Jordan River may be too dirty
ISRAEL Government officials and environmentalists are clashing over one of the holiest spots in the Holy Land. In July, Israel's health ministry discussed closing access to the spot on the lower Jordan that Christians traditionally link with Jesus' baptism after environmentalist groups called attention to sewage, pollutants, and heavy diversion of water. Israel's Ministry of Tourism insisted the water was fine. A subsequent test put the pollution content well within safe levels, but environmentalists dispute the results. Israel has pledged $5 million to rehabilitate the river.
More layoffs at Focus on the Family
Focus on the Family cut its workforce to 750 in late July, laying off 110 employees. The organization has been downsizing since 2002, when it employed 1,400 people; its previous round of layoffs, in 2009, took 75 jobs. Focus has slashed more than $60 million from its budget in the past few years.
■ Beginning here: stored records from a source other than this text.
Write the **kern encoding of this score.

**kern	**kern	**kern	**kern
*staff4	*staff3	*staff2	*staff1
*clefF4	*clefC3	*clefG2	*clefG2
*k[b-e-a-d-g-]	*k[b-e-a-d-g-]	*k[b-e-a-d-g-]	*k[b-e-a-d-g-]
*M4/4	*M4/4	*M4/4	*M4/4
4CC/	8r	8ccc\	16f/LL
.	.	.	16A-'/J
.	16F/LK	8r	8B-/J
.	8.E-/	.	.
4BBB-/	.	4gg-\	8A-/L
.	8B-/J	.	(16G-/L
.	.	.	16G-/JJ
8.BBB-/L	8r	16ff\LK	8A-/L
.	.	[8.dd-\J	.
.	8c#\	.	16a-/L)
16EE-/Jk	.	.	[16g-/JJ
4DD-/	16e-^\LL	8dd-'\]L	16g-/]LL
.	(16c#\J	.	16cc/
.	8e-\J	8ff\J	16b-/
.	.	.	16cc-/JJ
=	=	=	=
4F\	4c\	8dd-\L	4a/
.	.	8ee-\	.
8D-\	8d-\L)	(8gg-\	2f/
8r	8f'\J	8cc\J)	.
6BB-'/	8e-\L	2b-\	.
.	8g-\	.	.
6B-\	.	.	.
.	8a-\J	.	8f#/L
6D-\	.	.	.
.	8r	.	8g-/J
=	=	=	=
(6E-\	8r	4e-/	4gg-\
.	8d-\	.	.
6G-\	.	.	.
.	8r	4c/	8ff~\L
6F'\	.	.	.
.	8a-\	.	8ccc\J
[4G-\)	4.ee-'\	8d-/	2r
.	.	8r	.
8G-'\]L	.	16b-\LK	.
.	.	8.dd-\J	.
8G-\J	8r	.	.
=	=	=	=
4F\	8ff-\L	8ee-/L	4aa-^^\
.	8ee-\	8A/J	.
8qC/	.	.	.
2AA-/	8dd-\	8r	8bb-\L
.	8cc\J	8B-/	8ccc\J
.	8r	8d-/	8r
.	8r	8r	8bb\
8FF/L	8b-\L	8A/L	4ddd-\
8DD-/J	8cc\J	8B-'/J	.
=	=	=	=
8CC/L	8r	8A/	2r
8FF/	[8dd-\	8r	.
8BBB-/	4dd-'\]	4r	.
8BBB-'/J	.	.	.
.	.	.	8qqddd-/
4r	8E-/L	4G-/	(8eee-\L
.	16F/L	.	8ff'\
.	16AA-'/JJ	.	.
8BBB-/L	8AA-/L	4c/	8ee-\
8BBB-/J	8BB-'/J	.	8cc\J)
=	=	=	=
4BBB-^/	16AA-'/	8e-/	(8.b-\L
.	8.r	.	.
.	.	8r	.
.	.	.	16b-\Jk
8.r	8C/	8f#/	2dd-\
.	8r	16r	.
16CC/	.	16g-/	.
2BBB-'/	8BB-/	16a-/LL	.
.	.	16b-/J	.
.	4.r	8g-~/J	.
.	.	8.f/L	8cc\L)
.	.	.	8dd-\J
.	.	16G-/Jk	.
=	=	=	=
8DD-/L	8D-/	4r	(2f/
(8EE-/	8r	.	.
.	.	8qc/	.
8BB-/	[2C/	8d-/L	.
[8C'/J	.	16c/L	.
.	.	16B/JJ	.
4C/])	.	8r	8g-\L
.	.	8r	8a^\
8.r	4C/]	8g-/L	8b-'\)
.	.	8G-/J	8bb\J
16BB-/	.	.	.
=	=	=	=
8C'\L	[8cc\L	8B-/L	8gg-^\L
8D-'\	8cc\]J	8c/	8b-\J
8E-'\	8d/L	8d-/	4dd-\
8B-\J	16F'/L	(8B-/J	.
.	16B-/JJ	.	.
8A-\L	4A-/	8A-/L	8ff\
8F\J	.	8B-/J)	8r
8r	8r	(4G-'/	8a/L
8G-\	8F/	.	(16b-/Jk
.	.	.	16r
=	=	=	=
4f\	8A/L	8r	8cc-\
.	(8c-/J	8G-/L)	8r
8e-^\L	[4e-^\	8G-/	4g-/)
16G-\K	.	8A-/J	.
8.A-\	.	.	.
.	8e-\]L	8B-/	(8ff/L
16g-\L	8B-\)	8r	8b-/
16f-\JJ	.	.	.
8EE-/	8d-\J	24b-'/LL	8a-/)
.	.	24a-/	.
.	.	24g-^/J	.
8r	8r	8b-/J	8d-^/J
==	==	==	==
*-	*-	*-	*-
Court: Religious schools cannot have police
North Carolina's Court of Appeals declared in August that Davidson College, as a "religious organization," cannot have a campus police force. Bound by precedent, the court felt "compelled" to rule that the private school affiliated with the Presbyterian Church (USA) violated the First Amendment's Establishment Clause by enforcing state law. But the court's opinion urged the state supreme court to hear an appeal, acknowledging a difference between a religious organization and a religiously affiliated university.
Utah memorial crosses must go
The Tenth Circuit Court of Appeals ruled in August that the State of Utah cannot erect memorial crosses to honor the deaths of Utah Highway Patrol officers. Responding to a suit from American Atheists, the three-judge panel declared that the 12-foot-tall, privately funded roadside crosses constituted an "endorsement of Christianity." In 2007, a federal district judge declared the crosses a secular symbol of death. The Utah Highway Patrol plans to appeal the case to the Supreme Court.